▶ **The request**
Do the statements below agree with the court judgment on the Section 36(1)(viii) deduction? For each, answer yes or no and quote the words of the judgment that decide it.
1. The Tribunal upheld the order of the Commissioner (Appeals).
2. The ITO computed the deduction on the total income without first reducing it by that deduction.
3. The amendment made by the Finance Act, 1985 took effect from 1-4-1985.

▶ **Text section**
— START —

Ajit K. Sengupta, J.@mdashIn this reference u/s 256(1) of the income tax Act, 1961 (''the Act'') for the assessment years 1978-79 and 1983-84,
the following common question of law has been referred to this Court:
Whether, on the facts and in the circumstances of the case, the Tribunal was correct in holding that the deduction u/s 36(1)(viii) of the income tax
Act, 1961, should be allowed on a given percentage of the total income as reduced by the said deduction allowable u/s 36(1)(viii) of the income
tax Act ?
Shortly stated, the facts are that the assessee, West Bengal Industrial Development Corpn. Ltd., is admittedly a financial corporation within the
meaning of clause (viii) of sub-section (1) of section 36 of the Act. The dispute in the assessment years 1978-79 and 1983-84 related to the
manner of computation of the deduction allowable to the assessee under clause (viii) of sub-section (1) of section 36. The ITO computed the
deduction at the stipulated percentage of the total income arrived at after allowing the said deduction, that is to say, he reduced the total income by
such allowable deduction and computed the deduction on the balance. The assessee went in appeal before the Commissioner (Appeals) who,
following the judgment of the Patna High Court in the case of Commissioner of Income Tax Vs. Bihar State Financial Corporation, held that, for
the purpose of deduction u/s 36(1)(viii), the total income of the assessee should be taken without reducing it by the amount of the said deduction.
The revenue came in appeal before the Tribunal. The Tribunal endorsed the order of the Commissioner (Appeals).
2. Before us, the learned counsel appearing for the parties reiterated the contentions raised before the Tribunal.
3. Section 36(1)(viii), as originally enacted, provided that if a financial corporation, for the time being approved by the Central Government for the
purpose of this clause, which is engaged in providing long-term finance for industrial development in India, creates a special reserve, then deduction
shall be allowed in computing its business income to the extent of the specified percentage of the total income carried to such reserve account.
4. As a result of the amendment made by the Finance (No. 2) Act, 1967, the total income for the purpose of this clause, on and from 1-4-1968,
means total income computed before making any deduction under Chapter VI-A.
5. For and from the assessment year 1968-69, the total income for the above purpose was required to be computed before making any deduction
under the newly added (from that year) Chapter YI-A (at present comprising sections 80A to 80VV).
6. By the amendment of the Finance Act, 1985, with effect from 1-4-1985, it has been provided that the total income shall be computed before
making any deduction under this clause, i.e., clause (viii) of section 36(1) and Chapter VI-A.
7. The question is whether, before the amendment made by the Finance Act, 1985 with effect from 1-4-1985, the computation of the total income
for the purpose of relief u/s 36(1)(vii) shall be made on the total income before deduction of the amount allowable u/s 36(1)(viii).

— END —

▶ **Given information**
— START —

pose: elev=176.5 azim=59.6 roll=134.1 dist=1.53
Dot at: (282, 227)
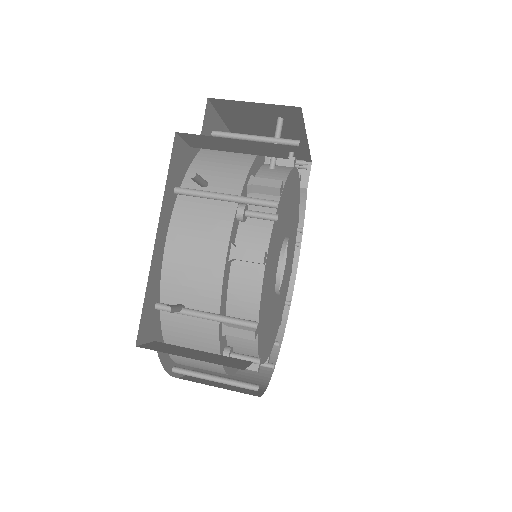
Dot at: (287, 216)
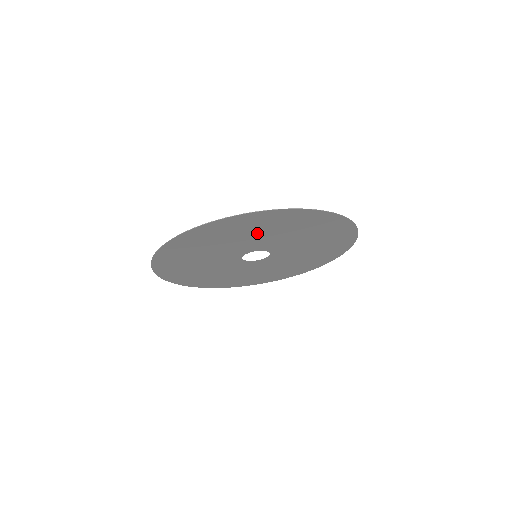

— END —

▶ **Written solution**
1. Yes: "The Tribunal endorsed the order of the Commissioner (Appeals)."
2. No: "he reduced the total income by such allowable deduction and computed the deduction on the balance."
3. Yes: "By the amendment of the Finance Act, 1985, with effect from 1-4-1985"